Globalised economies can not work for a number of reasons. First there is the disparity between working conditions and wages which creates market distortions which national governments can not manage (whereas, within the national context, they can).

Those market distortions and the lack of national controls on imports means the loss of the productive sector in your own nation and a flood of very cheap imports. At first, this seems like a good thing as we can buy more with less - but as we are seeing it also feeds a consumerist boom.

The consumer led boom leads to the financial services sector seeing the opportunity to make lots of money and that leads to the kind of irresponsible lending which we have seen over the last decade. This irresponsible lending leads to even more debt - personal, corporate and national - and creates a self-inflating bubble which, eventually, goes pop.

Well, that bubble has now popped - as it always does - and the consequences will be dire for most of us. Those countries which will be least affected by this will be those countries that still retain a productive economic sector as the main part of their economy which allows them to manage their economy within a national context.

Those that will do worst will be those countries that have given up their productive sector in the misguided belief that they can be the service capital of the world. Guess which category we fall in to?

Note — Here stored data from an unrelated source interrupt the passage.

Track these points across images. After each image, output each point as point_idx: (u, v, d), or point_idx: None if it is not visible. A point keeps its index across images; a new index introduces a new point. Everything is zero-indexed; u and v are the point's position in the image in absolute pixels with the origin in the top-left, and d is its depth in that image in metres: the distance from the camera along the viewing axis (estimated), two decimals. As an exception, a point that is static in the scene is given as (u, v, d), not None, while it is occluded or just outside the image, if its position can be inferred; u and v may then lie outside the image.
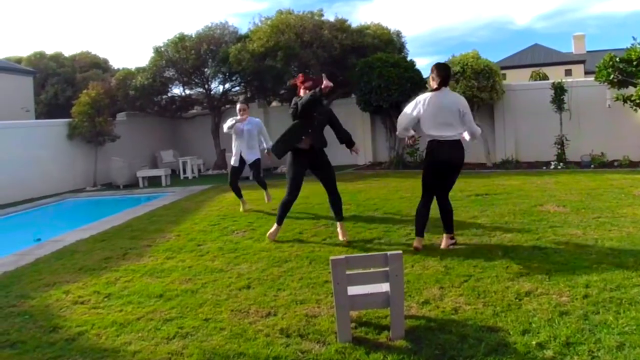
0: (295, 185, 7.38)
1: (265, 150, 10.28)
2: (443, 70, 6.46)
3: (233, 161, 10.15)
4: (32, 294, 5.79)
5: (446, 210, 6.63)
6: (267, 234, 7.61)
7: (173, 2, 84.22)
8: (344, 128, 7.68)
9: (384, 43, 19.12)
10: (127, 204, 13.17)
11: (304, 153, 7.26)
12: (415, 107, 6.46)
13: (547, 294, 4.75)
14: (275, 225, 7.61)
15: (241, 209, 10.03)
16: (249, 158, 10.08)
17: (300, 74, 7.93)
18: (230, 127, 9.94)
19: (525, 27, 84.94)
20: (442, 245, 6.55)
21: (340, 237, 7.28)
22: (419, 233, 6.59)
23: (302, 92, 7.35)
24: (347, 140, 7.63)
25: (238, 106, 10.16)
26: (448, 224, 6.65)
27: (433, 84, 6.49)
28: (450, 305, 4.65)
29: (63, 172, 17.02)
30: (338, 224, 7.44)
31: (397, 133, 6.80)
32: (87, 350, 4.24)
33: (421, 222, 6.60)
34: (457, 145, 6.43)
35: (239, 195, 10.18)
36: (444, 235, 6.67)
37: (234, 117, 9.96)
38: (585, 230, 6.99)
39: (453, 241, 6.66)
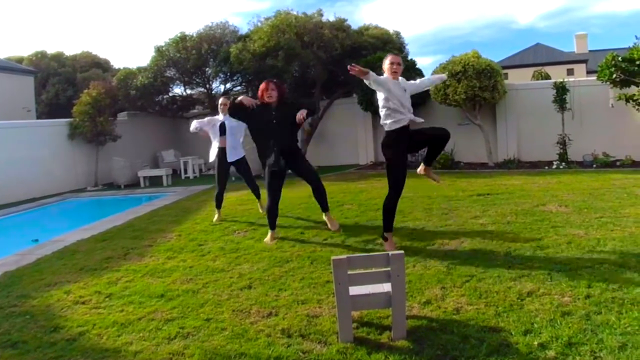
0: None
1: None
2: None
3: (217, 164, 9.50)
4: (34, 294, 5.81)
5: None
6: (264, 241, 7.58)
7: (174, 2, 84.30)
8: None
9: (383, 42, 19.13)
10: (129, 203, 13.19)
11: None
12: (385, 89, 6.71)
13: (549, 294, 4.75)
14: (270, 232, 7.66)
15: (214, 218, 9.44)
16: (233, 158, 9.35)
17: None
18: (197, 129, 9.53)
19: (527, 26, 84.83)
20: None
21: (331, 228, 7.55)
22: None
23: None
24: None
25: (221, 100, 9.44)
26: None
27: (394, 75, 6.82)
28: (452, 305, 4.65)
29: (64, 172, 17.05)
30: (325, 214, 7.68)
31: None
32: (88, 350, 4.25)
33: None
34: None
35: (219, 205, 9.56)
36: None
37: (199, 120, 9.55)
38: (587, 231, 6.98)
39: None
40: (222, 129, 9.25)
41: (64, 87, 26.09)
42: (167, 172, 17.59)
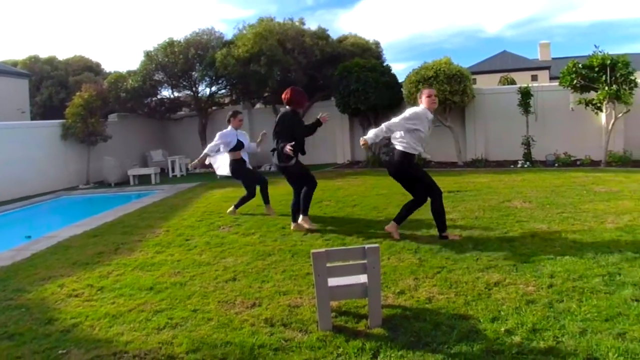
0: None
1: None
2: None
3: (245, 170, 9.30)
4: (29, 288, 5.73)
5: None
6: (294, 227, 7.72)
7: (163, 8, 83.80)
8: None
9: (362, 50, 19.19)
10: (119, 201, 13.07)
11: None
12: (421, 123, 6.49)
13: (515, 284, 4.80)
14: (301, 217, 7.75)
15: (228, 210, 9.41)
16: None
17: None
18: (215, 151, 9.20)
19: (495, 35, 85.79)
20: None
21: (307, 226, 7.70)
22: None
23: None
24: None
25: (240, 116, 9.34)
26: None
27: (433, 105, 6.59)
28: (424, 295, 4.68)
29: (57, 171, 16.84)
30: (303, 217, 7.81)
31: (374, 133, 6.52)
32: (81, 341, 4.20)
33: None
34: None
35: (267, 200, 9.41)
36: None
37: (215, 145, 9.06)
38: (549, 225, 7.06)
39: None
40: (239, 144, 9.10)
41: (57, 89, 25.82)
42: (155, 171, 17.46)
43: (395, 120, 6.50)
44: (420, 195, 6.71)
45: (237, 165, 9.11)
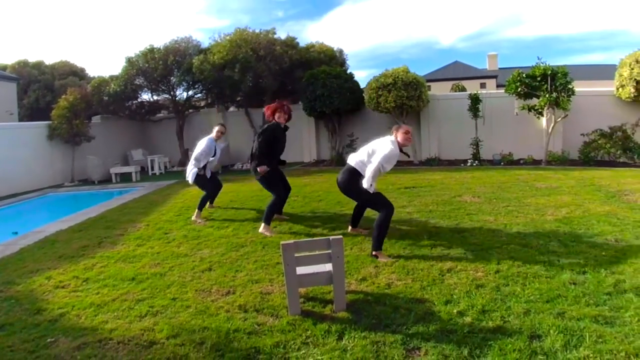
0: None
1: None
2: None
3: (206, 178, 8.77)
4: (18, 280, 5.60)
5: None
6: (261, 232, 7.10)
7: (144, 18, 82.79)
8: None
9: (329, 58, 19.21)
10: (102, 197, 12.83)
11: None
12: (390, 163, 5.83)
13: (466, 270, 4.87)
14: (263, 225, 7.16)
15: (195, 216, 8.61)
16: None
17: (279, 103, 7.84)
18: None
19: (448, 46, 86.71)
20: None
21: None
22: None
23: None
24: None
25: (221, 128, 8.83)
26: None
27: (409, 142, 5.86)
28: (384, 281, 4.72)
29: (44, 170, 16.45)
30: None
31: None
32: (68, 329, 4.13)
33: None
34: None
35: (204, 205, 8.90)
36: None
37: (204, 155, 8.57)
38: (496, 217, 7.17)
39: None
40: (215, 154, 8.82)
41: (43, 92, 25.24)
42: (136, 169, 17.21)
43: (377, 161, 5.66)
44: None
45: (202, 176, 8.73)
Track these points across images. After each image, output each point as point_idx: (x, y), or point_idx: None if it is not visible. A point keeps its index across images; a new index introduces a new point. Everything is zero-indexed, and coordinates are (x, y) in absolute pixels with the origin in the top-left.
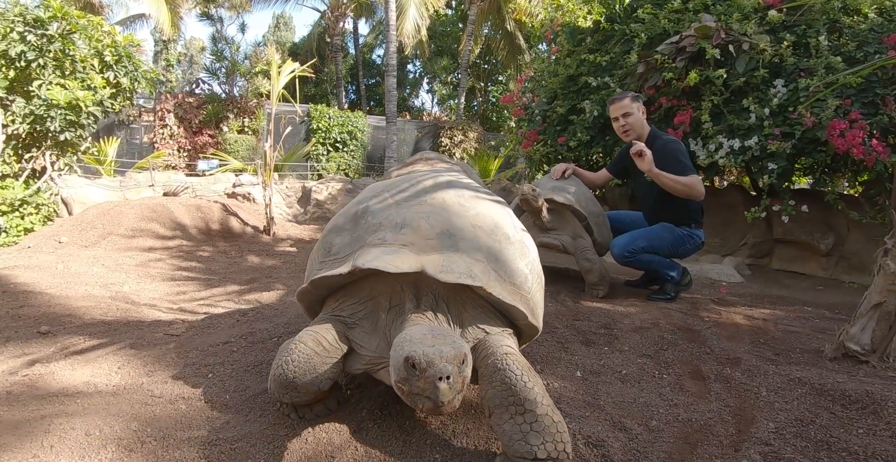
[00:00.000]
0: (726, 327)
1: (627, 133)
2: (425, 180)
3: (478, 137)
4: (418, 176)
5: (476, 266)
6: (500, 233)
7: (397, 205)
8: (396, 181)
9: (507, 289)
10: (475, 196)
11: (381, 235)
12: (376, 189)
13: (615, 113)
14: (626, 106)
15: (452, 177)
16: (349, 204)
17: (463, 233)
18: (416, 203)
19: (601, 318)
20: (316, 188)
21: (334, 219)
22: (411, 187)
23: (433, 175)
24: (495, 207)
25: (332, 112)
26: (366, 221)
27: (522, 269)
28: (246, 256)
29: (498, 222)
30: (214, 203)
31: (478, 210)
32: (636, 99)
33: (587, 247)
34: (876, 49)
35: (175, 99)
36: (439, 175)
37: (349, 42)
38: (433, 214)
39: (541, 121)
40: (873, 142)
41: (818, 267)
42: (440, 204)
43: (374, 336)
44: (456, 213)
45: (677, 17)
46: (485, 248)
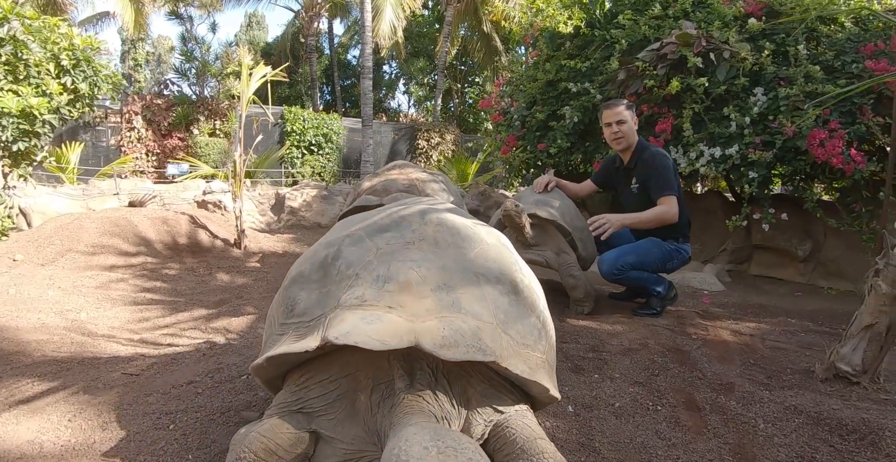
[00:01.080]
0: (715, 346)
1: (619, 141)
2: (408, 211)
3: (455, 139)
4: (398, 206)
5: (485, 331)
6: (507, 279)
7: (377, 249)
8: (373, 214)
9: (524, 357)
10: (469, 228)
11: (360, 292)
12: (349, 224)
13: (609, 119)
14: (621, 113)
15: (437, 203)
16: (317, 245)
17: (464, 284)
18: (402, 245)
19: (589, 340)
20: (290, 195)
21: (299, 264)
22: (393, 223)
23: (415, 203)
24: (494, 241)
25: (306, 114)
26: (338, 271)
27: (535, 324)
28: (215, 274)
29: (503, 265)
30: (182, 215)
31: (477, 249)
32: (630, 107)
33: (572, 263)
34: (853, 58)
35: (143, 100)
36: (421, 203)
37: (324, 42)
38: (424, 261)
39: (520, 126)
40: (852, 151)
41: (796, 273)
42: (431, 244)
43: (351, 423)
44: (452, 256)
45: (657, 23)
46: (492, 302)
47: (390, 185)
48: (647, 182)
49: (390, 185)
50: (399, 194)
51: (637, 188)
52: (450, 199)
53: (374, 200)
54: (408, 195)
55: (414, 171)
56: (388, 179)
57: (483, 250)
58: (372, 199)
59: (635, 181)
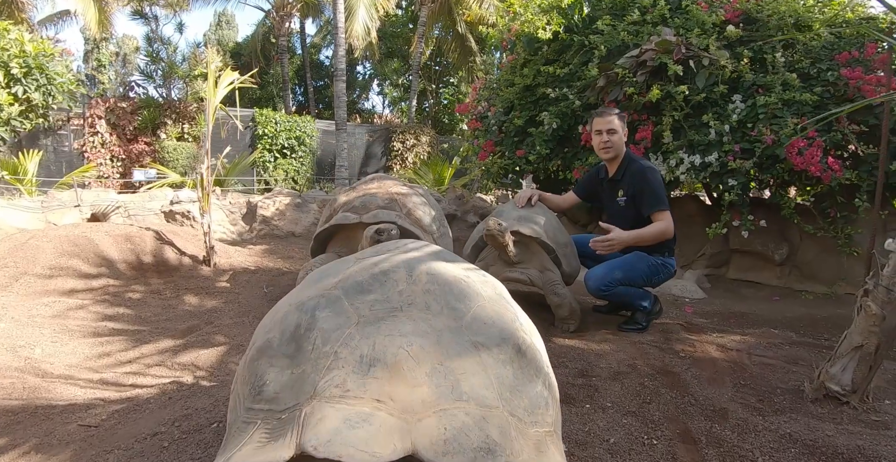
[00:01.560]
0: (704, 365)
1: (607, 150)
2: (391, 262)
3: (430, 141)
4: (380, 255)
5: (491, 421)
6: (509, 343)
7: (359, 316)
8: (350, 263)
9: (534, 440)
10: (463, 282)
11: (340, 378)
12: (323, 277)
13: (601, 126)
14: (613, 122)
15: (422, 248)
16: (286, 304)
17: (463, 360)
18: (388, 313)
19: (577, 363)
20: (262, 204)
21: (266, 329)
22: (376, 281)
23: (398, 250)
24: (491, 293)
25: (278, 116)
26: (313, 346)
27: (542, 392)
28: (183, 296)
29: (503, 324)
30: (146, 231)
31: (474, 309)
32: (622, 118)
33: (556, 281)
34: (828, 66)
35: (106, 104)
36: (405, 249)
37: (296, 42)
38: (416, 335)
39: (497, 131)
40: (829, 160)
41: (773, 276)
42: (422, 310)
43: None
44: (447, 324)
45: (636, 29)
46: (495, 378)
47: (369, 201)
48: (637, 196)
49: (369, 200)
50: (380, 212)
51: (624, 201)
52: (431, 213)
53: (352, 218)
54: (388, 212)
55: (393, 184)
56: (367, 194)
57: (480, 310)
58: (350, 217)
59: (622, 193)
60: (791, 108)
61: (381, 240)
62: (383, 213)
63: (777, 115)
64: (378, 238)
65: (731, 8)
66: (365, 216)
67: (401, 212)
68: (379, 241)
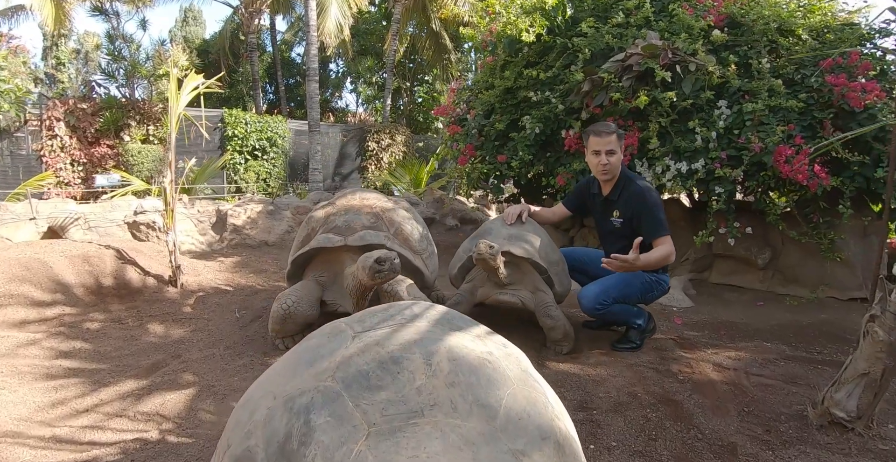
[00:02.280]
0: (705, 391)
1: (606, 173)
2: (399, 342)
3: (405, 140)
4: (384, 331)
5: None
6: (549, 445)
7: (368, 426)
8: (346, 340)
9: None
10: (487, 361)
11: None
12: (314, 356)
13: (600, 146)
14: (613, 142)
15: (430, 311)
16: (266, 385)
17: None
18: (406, 419)
19: (575, 392)
20: (232, 212)
21: (242, 428)
22: (385, 371)
23: (405, 321)
24: (518, 372)
25: (248, 117)
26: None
27: None
28: (147, 325)
29: (539, 415)
30: (107, 249)
31: (506, 404)
32: (621, 136)
33: (549, 302)
34: (812, 72)
35: (65, 105)
36: (413, 318)
37: (266, 39)
38: (447, 455)
39: (477, 135)
40: (815, 167)
41: (755, 280)
42: (448, 413)
43: None
44: (481, 433)
45: (620, 32)
46: None
47: (353, 220)
48: (636, 220)
49: (353, 219)
50: (367, 233)
51: (620, 223)
52: (419, 230)
53: (336, 241)
54: (376, 233)
55: (376, 198)
56: (350, 211)
57: (512, 400)
58: (334, 238)
59: (618, 214)
60: (777, 114)
61: (382, 270)
62: (371, 235)
63: (764, 121)
64: (379, 269)
65: (716, 12)
66: (350, 238)
67: (388, 231)
68: (380, 273)
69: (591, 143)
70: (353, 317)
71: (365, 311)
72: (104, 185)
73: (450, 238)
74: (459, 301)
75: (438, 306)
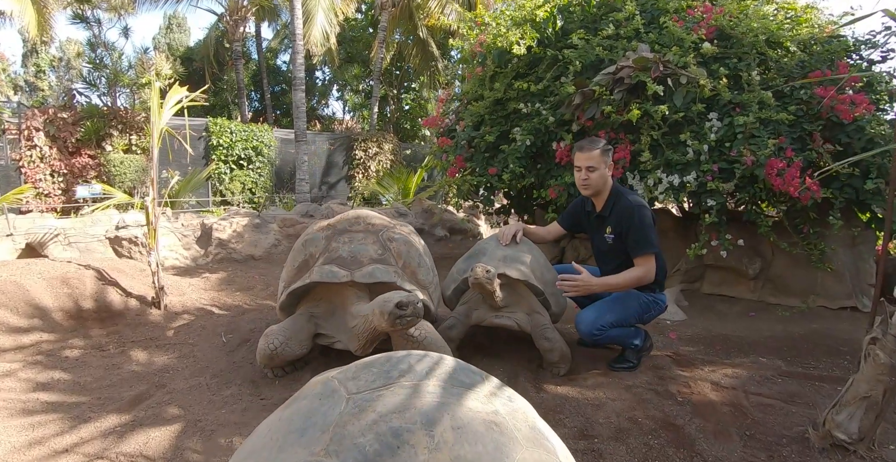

Is it any wonder then that Gordon Brown is doing his utmost to ensure that the world does not turn to protectionism. He'll fail - they will. They'll have no choice eventually and many of them - our EU partners included - are already doing so.

As I've said before, the result of this and previous governments (the Tories are just as culpable) misguided economic beliefs which were driven by their equally misguided political beliefs of progressive liberalism will be the ruin of Britain.